Zusätzlich Wünsche haben die Parteien viele. Der Nürnberger SPD-Vorsitzende Nasser Ahmed fordert ein 29-Euro-Bayern-Ticket, als Ergänzung zum 49-Euro-Ticket. Es fehle der Bezug zum Konzept der Ampel-Koalition in Berlin, sagt er. Die AfD wünscht sich konkrete Vorschläge, wie Bauvorhaben in Zukunft beschleunigt werden. Die FDP will die Strategie noch digitaler und innovativer.
Bayerns Verkehrsminister weist diese Kritik zurück. Es handele sich um einen Plan für die Zukunft, sagt er. Man werde jetzt die Umsetzung vorantreiben und den öffentlichen Nahverkehr fit machen für die Zukunft.

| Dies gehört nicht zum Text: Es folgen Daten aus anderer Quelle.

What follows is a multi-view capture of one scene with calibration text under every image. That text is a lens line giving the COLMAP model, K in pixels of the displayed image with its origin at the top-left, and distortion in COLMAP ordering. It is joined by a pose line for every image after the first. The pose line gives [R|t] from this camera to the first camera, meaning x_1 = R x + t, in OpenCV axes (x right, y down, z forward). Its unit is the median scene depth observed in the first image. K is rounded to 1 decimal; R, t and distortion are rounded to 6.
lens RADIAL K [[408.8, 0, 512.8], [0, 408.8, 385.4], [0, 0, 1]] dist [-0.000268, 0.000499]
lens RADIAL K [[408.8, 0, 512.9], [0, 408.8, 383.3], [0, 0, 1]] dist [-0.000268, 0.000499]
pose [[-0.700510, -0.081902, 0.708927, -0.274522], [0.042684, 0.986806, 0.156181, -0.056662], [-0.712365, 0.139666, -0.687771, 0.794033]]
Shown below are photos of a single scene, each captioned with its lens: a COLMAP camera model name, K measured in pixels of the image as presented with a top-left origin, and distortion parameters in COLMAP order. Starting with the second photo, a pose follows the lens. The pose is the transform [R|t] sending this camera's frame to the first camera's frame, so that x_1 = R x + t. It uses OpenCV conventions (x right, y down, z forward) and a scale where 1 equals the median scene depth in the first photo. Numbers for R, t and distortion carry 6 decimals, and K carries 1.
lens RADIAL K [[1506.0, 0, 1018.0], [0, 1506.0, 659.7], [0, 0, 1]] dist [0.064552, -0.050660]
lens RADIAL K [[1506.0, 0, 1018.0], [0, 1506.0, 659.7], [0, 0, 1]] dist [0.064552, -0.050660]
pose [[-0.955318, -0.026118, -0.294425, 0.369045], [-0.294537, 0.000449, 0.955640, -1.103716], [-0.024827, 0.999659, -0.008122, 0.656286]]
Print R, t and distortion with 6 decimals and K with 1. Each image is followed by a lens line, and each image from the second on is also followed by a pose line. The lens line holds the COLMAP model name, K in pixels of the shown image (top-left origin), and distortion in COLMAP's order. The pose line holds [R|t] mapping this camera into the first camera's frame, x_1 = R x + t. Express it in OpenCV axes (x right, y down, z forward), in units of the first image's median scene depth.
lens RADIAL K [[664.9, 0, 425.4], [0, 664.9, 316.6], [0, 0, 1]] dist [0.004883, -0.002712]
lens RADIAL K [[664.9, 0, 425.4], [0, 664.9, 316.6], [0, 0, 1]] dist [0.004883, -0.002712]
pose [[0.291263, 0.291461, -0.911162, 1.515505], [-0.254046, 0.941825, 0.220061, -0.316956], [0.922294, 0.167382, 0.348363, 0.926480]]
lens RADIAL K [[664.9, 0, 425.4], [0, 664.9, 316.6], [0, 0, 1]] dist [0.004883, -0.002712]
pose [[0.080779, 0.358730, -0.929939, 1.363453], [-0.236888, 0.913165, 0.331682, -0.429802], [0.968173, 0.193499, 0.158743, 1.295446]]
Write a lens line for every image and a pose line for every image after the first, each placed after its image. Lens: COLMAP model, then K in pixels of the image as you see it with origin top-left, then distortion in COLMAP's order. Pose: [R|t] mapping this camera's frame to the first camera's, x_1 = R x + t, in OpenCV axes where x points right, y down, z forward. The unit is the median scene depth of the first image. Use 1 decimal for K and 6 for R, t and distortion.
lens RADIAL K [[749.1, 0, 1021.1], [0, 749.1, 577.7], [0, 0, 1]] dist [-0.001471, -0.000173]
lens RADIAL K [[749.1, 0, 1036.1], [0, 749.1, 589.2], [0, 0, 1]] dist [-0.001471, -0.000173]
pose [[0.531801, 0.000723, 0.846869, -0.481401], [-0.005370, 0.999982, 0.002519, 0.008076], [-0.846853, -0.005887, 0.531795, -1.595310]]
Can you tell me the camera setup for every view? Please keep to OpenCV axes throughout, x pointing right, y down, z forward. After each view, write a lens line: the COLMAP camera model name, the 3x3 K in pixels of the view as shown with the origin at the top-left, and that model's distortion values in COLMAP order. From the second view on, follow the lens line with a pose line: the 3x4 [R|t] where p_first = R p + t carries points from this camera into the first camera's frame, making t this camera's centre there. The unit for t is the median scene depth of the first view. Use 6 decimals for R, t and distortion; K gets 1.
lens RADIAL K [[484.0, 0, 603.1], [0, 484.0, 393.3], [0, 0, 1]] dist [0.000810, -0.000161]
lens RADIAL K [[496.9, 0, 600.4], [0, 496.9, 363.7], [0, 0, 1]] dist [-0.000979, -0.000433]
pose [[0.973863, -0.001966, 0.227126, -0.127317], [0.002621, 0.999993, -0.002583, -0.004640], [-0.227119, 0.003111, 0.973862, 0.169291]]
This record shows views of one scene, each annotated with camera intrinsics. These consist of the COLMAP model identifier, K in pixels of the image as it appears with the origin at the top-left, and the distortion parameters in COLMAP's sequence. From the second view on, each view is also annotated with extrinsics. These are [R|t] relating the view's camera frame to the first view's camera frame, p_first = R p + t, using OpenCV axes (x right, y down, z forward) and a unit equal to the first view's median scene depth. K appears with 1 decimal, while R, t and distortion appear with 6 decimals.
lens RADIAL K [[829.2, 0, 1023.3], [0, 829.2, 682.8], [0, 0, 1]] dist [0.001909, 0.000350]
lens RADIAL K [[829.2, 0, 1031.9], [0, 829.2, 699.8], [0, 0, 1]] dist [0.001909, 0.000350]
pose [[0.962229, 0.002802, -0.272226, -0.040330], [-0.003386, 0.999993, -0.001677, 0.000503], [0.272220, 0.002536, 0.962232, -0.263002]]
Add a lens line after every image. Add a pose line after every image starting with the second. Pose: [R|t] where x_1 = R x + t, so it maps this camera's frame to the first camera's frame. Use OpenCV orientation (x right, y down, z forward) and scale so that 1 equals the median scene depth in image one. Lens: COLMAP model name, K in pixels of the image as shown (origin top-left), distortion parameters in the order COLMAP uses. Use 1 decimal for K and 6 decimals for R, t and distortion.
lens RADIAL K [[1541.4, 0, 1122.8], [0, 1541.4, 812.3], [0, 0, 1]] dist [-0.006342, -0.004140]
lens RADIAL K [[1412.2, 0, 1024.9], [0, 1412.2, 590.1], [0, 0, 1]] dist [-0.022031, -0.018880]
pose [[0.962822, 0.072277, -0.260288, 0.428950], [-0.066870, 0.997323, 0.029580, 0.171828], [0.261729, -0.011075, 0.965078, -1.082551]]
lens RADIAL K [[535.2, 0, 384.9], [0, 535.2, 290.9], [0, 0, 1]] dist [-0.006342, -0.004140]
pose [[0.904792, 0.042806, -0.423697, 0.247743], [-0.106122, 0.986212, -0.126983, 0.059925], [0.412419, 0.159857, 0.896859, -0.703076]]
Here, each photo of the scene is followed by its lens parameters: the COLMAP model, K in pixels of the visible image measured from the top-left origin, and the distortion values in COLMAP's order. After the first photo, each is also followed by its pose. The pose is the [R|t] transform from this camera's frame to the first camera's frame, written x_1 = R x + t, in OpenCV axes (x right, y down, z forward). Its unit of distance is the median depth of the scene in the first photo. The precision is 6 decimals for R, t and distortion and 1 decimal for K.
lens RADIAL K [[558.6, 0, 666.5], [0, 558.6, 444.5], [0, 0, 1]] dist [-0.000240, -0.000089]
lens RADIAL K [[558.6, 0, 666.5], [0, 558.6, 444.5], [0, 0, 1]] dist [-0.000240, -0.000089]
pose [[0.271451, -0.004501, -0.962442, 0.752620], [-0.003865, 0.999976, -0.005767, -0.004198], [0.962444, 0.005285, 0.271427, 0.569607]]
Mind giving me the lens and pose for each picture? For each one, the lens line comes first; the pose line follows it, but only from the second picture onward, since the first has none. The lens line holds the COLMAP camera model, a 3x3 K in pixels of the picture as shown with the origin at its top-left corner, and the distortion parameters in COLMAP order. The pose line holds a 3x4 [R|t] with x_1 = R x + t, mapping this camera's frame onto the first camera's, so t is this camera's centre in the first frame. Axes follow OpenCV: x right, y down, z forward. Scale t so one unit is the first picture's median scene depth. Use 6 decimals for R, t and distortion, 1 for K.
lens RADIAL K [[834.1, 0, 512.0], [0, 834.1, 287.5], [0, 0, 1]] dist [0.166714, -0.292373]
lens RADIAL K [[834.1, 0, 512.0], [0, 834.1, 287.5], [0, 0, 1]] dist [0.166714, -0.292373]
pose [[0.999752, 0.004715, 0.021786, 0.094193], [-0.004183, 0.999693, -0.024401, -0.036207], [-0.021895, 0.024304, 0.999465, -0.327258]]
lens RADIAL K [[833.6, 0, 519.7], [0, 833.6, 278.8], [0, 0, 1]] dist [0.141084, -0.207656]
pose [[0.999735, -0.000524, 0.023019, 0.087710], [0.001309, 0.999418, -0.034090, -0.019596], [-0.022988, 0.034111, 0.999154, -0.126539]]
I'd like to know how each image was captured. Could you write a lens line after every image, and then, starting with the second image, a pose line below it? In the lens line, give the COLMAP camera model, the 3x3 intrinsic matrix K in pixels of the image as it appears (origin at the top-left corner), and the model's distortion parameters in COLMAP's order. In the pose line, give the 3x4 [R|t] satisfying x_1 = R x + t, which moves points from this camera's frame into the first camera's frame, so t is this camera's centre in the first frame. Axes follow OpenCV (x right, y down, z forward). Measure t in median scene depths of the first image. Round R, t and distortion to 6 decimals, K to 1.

Personal für die Pläne fehlt
Dabei gibt es aber auch noch eine praktische Herausforderung, auf die der bayerische Gemeindetag hinweist. "Mehr Busse sind schön", sagt der Präsident Uwe Brandl, "aber ich brauche dann auch mehr Fahrer." Und Personal ist gerade rar. Zahlreiche Unternehmen suchen nach Mitarbeitern. Ein Busunternehmen aus Glonn, südlich von München, konnte deswegen sogar nicht an einer Ausschreibung teilnehmen. In ganz Europa finde er kein Personal mehr, sagte der Geschäftsführer kürzlich dem BR.
Verkehrsminister Bernreiter ist sich dessen bewusst. Der Fachkräftemangel sei eine "große Herausforderung". Er setzt auf attraktivere Arbeitsbedingungen, mehr Ausbildung und mehr Digitalisierung.